The present solubilization strategy recognizes the important role of detergent cocktails in the solubilization and subsequent stability of adenosine A₁, receptors from pig brain cortical membranes. The 3‐[3‐(cholamidopropyl) dimethylammonio]‐1‐propane‐sulfonate‐digitonin mixture produced the extraction of up to 52% of the receptor with an enrichment of 1.2‐fold with respect to crude membranes. The binding activity of the soluble extract was very stable even in the absence of glycerol. In crude membranes the existence of high‐ and low‐affinity states was detected, but in the soluble extract and in the detergent‐treated membranes only the high‐ affinity state was detected. Association‐dissociation curves showed that in crude membranes no interconversion between high‐ and low‐affinity sites is produced by the association of the ligand [³H]R‐N⁶ ‐phenylisopro‐pyladenosine.

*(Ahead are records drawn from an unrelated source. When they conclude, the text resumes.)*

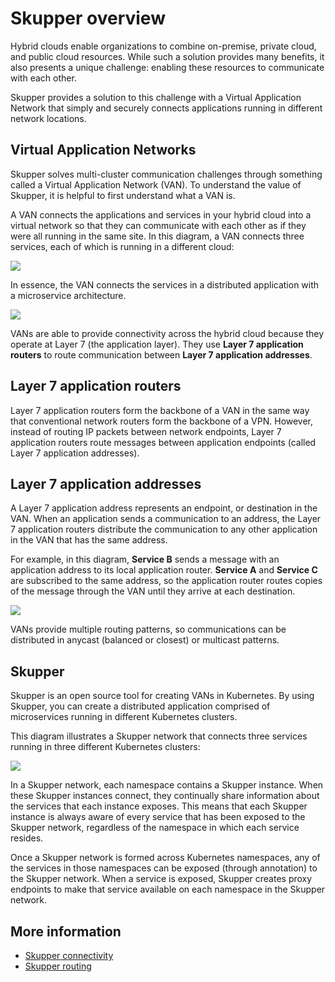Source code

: # Skupper overview

Hybrid clouds enable organizations to combine on-premise, private
cloud, and public cloud resources. While such a solution provides many
benefits, it also presents a unique challenge: enabling these
resources to communicate with each other.

Skupper provides a solution to this challenge with a Virtual
Application Network that simply and securely connects applications
running in different network locations.

## Virtual Application Networks

Skupper solves multi-cluster communication challenges through
something called a Virtual Application Network (VAN). To understand
the value of Skupper, it is helpful to first understand what a VAN is.

A VAN connects the applications and services in your hybrid cloud into
a virtual network so that they can communicate with each other as if
they were all running in the same site. In this diagram, a VAN
connects three services, each of which is running in a different
cloud:

![]({{site_url}}/images/overview-clouds.png)

In essence, the VAN connects the services in a distributed application
with a microservice architecture.

![]({{site_url}}/images/overview-application.png)

VANs are able to provide connectivity across the hybrid cloud because
they operate at Layer 7 (the application layer). They use **Layer 7
application routers** to route communication between **Layer 7 application
addresses**.

## Layer 7 application routers

Layer 7 application routers form the backbone of a VAN in the same way
that conventional network routers form the backbone of a VPN. However,
instead of routing IP packets between network endpoints, Layer 7
application routers route messages between application endpoints
(called Layer 7 application addresses).

## Layer 7 application addresses

A Layer 7 application address represents an endpoint, or destination
in the VAN. When an application sends a communication to an address,
the Layer 7 application routers distribute the communication to any
other application in the VAN that has the same address.

For example, in this diagram, **Service B** sends a message with an
application address to its local application router. **Service A** and
**Service C** are subscribed to the same address, so the application
router routes copies of the message through the VAN until they arrive
at each destination.

![]({{site_url}}/images/overview-routers.png)

VANs provide multiple routing patterns, so communications can be
distributed in anycast (balanced or closest) or multicast patterns.

## Skupper

Skupper is an open source tool for creating VANs in Kubernetes. By
using Skupper, you can create a distributed application comprised of
microservices running in different Kubernetes clusters.

This diagram illustrates a Skupper network that connects three
services running in three different Kubernetes clusters:

![]({{site_url}}/images/overview-clusters.png)

In a Skupper network, each namespace contains a Skupper instance. When
these Skupper instances connect, they continually share information
about the services that each instance exposes. This means that each
Skupper instance is always aware of every service that has been
exposed to the Skupper network, regardless of the namespace in which
each service resides.

Once a Skupper network is formed across Kubernetes namespaces, any of
the services in those namespaces can be exposed (through annotation)
to the Skupper network. When a service is exposed, Skupper creates
proxy endpoints to make that service available on each namespace in
the Skupper network.

## More information

 - [Skupper connectivity](connectivity.html)
 - [Skupper routing](routing.html)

These results suggest that the high‐ and the low‐affinity states are different conformations induced by the structure of the membrane. The modulation of the binding activity by (Gpp(NH)p)5′ ‐guanylylimidodiphosphate and Mg²⁺ was studied. In crude membranes Gpp(NH)p shifted the high‐affinity state to the low‐affinity state, whereas the contrary occurred when Mg²⁺ was used. The effect of both Mg²⁺ and Gpp(NH)p was also assayed with the soluble extact and with the detergent‐treated membranes. In addition to a decrease of the overall binding capacity, Gpp(NH)p promoted a conversion to all low‐affinity states in the detergent‐treated membranes or to all very‐low‐affinity sites in the soluble extract. Mg²⁺ and Gpp(NH)p counteracted their effects in intact membranes, whereas Mg²⁺ could not reverse the uncoupling effect of Gpp(NH)p with solubilized or detergent‐treated membranes. Thus, it is suggested that Mg²⁺ acts at sites other than guanine‐nucleotide sites. If high‐affinity states correspond to receptor/G protein complexes and low‐affinity states correspond to the uncoupled receptor, we should conclude that Mg²⁺, as well as the loss of membrane integrity, favours the interaction of A₁ receptor molecule with G protein.